Baseada num texto de Apuleio (séc. II) e originalmente editada em 1999, A Metamorfose de Lucius recria a história do Asno de Ouro ao modo inconfundível de Manara. Lucius, descendente de Plutarco, dirige-se à região de Tessália para entregar uma missiva e acaba por render-se aos mistérios e às múltiplas atracções do lugar. Transformado em burro pelo efeito de uma poção mágica, Lucius tenta sobreviver a todo o custo às várias situações que vai enfrentar, procurando recuperar a sua forma humana e abandonar Tessália são e salvo, tarefa que será dificultada pelos múltiplos assédios e por inesperados contratempos. E é aqui que se cruzam, de modo muito bem conseguido, as descrições de Apuleio com os devaneios eróticos de Manara.

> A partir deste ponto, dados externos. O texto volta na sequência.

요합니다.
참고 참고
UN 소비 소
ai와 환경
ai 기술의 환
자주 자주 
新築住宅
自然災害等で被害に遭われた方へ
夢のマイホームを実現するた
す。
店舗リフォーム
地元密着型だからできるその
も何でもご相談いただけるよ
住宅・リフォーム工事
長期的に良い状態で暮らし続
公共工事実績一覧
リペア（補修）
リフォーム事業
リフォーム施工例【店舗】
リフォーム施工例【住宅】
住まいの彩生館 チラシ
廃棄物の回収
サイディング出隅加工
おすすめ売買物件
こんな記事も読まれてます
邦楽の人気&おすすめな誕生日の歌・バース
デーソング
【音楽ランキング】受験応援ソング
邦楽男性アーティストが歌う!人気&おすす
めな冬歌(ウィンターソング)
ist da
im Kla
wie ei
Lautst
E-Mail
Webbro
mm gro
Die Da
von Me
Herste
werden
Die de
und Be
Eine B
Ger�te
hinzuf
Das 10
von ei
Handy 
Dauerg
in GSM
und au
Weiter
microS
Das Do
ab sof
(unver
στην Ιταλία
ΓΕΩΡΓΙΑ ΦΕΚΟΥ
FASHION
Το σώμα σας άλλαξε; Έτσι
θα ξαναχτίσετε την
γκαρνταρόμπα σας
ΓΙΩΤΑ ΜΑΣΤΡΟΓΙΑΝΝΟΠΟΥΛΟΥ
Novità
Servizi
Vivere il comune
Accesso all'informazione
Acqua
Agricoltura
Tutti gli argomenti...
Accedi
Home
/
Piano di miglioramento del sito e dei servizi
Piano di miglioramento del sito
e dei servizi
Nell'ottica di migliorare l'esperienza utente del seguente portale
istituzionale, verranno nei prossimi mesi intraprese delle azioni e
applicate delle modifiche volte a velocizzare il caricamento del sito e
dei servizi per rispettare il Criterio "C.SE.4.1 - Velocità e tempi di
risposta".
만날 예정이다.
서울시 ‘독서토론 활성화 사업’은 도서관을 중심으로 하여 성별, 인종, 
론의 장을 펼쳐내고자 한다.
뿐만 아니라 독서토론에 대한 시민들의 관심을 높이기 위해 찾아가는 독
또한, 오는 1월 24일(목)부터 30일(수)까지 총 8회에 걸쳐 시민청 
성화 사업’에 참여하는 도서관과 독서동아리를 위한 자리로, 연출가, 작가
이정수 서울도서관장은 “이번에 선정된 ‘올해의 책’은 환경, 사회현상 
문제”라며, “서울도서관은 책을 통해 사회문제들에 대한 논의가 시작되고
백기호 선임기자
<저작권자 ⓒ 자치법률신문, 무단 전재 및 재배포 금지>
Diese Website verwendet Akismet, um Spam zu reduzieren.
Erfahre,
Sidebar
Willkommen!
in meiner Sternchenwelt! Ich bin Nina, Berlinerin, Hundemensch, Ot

O traço de Manara socorre-se, aqui, de todo o manancial de sensualidade e de encenação que constitui o património artístico do autor e cria uma narrativa visual apoiada numa luminosidade que remete para um passado longínquo, o tempo que só nos chegou pelos registos da memória, necessariamente esbatidos e lutando para sobreviver ao pó. Mas se este é o ponto de vista assumido, o resultado é uma releitura muito interessante de um dos clássicos literários da Antiguidade, elaborada à luz de uma actualidade que passa pela inserção deste trabalho na obra restante de Manara e nas múltiplas adaptações de episódios ou textos históricos para a linguagem da banda desenhada. É neste contexto que A Metamorfose de Lucius se assume como um álbum fundamental no percurso, felizmente longo e ainda produtivo, de Milo Manara.
Gulliveriana, inspirada no romance de Jonathan Swift, está mais longe da releitura histórica proposta com A Metamorfose de Lucius e bastante mais perto de uma fantasia erótica, partindo de uma sucessão de visões e situações sonhadas a partir do imaginário de As Viagens de Gulliver. A personagem central, feminina como não podia deixar de ser, e obedecendo às características habituais das mulheres de Manara (as curvas, o ar sensual, a predisposição para os jogos eróticos), perde-se junto à costa e descobre, num barco abandonado e quase fantasmagórico, um exemplar de As Viagens de Gulliver, que lhe fará companhia até que alguém a venha salvar. A partir daqui, sucedem-se as fantasias, entre liliputianos megalómanos, gigantes perversos e bacantes voadoras, haverá espaço e tempo para todos os delírios antes do regresso desta Gulliveriana ao seu ponto de partida.
Ainda que o único ponto comum entre os dois livros seja a adaptação de obras literárias consagradas, não havendo, por isso, muito mais para comparar, o resultado final de A Gulliveriana não é tão inspirado como o de A Metamorfose de Lucius, nomeadamente em termos gráficos. Ainda assim, saúda-se a reedição dos dois álbuns, já esgotados no mercado português e agora disponíveis, esperando que os mais recentes leitores de bd descubram, por entre as prateleiras das livrarias, um dos autores mais consagrados e também mais polémicos da nona arte.